======== Provided data

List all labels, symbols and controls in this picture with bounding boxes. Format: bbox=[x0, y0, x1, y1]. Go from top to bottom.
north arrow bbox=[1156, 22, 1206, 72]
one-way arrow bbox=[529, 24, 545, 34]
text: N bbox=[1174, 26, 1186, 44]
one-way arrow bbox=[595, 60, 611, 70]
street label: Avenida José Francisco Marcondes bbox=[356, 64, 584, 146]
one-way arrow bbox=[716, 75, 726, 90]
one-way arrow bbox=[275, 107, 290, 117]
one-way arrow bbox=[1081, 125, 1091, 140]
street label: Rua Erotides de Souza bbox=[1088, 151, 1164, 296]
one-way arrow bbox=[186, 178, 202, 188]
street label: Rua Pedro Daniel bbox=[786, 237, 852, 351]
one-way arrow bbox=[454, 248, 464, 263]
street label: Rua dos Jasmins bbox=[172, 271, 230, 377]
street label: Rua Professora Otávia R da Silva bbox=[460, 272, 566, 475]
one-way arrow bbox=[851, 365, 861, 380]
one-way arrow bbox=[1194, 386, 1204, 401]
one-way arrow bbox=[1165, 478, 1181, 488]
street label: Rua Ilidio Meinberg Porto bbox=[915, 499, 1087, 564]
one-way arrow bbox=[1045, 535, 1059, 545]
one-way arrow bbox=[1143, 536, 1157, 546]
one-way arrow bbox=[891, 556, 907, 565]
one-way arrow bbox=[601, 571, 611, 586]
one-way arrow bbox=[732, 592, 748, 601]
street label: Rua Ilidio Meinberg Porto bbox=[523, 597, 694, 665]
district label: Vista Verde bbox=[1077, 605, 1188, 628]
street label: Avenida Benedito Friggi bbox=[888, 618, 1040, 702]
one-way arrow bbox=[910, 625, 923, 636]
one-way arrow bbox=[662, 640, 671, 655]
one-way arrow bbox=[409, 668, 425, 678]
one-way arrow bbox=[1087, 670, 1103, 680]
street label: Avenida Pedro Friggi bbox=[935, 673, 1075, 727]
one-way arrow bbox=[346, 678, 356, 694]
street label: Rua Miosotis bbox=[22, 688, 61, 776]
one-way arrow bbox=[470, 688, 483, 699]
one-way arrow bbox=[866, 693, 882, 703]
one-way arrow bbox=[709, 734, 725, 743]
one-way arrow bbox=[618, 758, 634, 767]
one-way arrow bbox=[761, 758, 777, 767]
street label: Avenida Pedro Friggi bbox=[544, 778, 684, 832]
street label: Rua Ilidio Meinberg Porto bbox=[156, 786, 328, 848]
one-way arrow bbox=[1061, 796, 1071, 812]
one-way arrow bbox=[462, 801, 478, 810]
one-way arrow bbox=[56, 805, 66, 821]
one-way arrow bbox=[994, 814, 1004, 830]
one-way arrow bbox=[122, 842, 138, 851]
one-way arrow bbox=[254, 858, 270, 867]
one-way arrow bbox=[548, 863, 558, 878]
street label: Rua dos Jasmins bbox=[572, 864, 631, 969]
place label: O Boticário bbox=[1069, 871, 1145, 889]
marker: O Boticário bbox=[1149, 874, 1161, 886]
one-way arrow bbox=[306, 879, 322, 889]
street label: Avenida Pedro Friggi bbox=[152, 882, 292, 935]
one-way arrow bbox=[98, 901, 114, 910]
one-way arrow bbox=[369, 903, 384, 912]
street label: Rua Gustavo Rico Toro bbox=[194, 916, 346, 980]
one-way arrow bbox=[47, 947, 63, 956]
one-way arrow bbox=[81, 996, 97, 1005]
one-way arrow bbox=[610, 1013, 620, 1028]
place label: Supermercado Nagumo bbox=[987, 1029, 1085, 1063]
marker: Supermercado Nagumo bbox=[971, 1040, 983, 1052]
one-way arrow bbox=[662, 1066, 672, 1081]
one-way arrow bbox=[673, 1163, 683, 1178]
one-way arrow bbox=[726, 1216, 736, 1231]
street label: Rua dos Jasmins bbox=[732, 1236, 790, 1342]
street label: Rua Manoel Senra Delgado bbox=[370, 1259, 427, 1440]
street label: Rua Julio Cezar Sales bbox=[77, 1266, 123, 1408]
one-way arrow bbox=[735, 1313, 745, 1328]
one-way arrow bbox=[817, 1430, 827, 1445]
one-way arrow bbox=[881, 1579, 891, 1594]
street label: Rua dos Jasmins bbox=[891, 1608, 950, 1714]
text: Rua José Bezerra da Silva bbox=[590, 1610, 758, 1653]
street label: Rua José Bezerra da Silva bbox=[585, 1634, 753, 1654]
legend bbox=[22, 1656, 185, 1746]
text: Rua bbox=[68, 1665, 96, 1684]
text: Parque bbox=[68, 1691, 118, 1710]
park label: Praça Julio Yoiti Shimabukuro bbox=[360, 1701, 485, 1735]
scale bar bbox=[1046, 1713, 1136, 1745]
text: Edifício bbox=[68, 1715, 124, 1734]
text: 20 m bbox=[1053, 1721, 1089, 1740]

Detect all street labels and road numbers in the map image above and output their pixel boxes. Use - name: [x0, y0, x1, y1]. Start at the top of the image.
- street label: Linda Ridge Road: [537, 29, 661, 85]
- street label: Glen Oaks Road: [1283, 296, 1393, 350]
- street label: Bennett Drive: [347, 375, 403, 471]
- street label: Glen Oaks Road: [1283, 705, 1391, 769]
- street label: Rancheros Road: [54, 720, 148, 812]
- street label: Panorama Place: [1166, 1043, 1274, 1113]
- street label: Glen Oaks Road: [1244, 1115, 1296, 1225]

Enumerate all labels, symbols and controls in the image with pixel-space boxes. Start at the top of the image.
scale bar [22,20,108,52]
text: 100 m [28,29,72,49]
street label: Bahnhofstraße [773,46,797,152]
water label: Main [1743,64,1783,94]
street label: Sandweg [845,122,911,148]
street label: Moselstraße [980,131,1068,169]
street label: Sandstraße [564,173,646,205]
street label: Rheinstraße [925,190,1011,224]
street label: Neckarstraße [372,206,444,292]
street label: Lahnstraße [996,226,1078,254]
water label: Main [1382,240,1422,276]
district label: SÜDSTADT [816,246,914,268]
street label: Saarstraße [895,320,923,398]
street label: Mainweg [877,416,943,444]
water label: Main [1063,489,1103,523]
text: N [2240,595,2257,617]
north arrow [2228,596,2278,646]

================

Your goal ::
Lines from the one containing "Detect all street" through the last line of the records, restated word for word: that is the whole response.

Answer space ::
Detect all street labels and road numbers in the map image above and output their pixel boxes. Use - name: [x0, y0, x1, y1]. Start at the top of the image.
- street label: Linda Ridge Road: [537, 29, 661, 85]
- street label: Glen Oaks Road: [1283, 296, 1393, 350]
- street label: Bennett Drive: [347, 375, 403, 471]
- street label: Glen Oaks Road: [1283, 705, 1391, 769]
- street label: Rancheros Road: [54, 720, 148, 812]
- street label: Panorama Place: [1166, 1043, 1274, 1113]
- street label: Glen Oaks Road: [1244, 1115, 1296, 1225]

Enumerate all labels, symbols and controls in the image with pixel-space boxes. Start at the top of the image.
scale bar [22,20,108,52]
text: 100 m [28,29,72,49]
street label: Bahnhofstraße [773,46,797,152]
water label: Main [1743,64,1783,94]
street label: Sandweg [845,122,911,148]
street label: Moselstraße [980,131,1068,169]
street label: Sandstraße [564,173,646,205]
street label: Rheinstraße [925,190,1011,224]
street label: Neckarstraße [372,206,444,292]
street label: Lahnstraße [996,226,1078,254]
water label: Main [1382,240,1422,276]
district label: SÜDSTADT [816,246,914,268]
street label: Saarstraße [895,320,923,398]
street label: Mainweg [877,416,943,444]
water label: Main [1063,489,1103,523]
text: N [2240,595,2257,617]
north arrow [2228,596,2278,646]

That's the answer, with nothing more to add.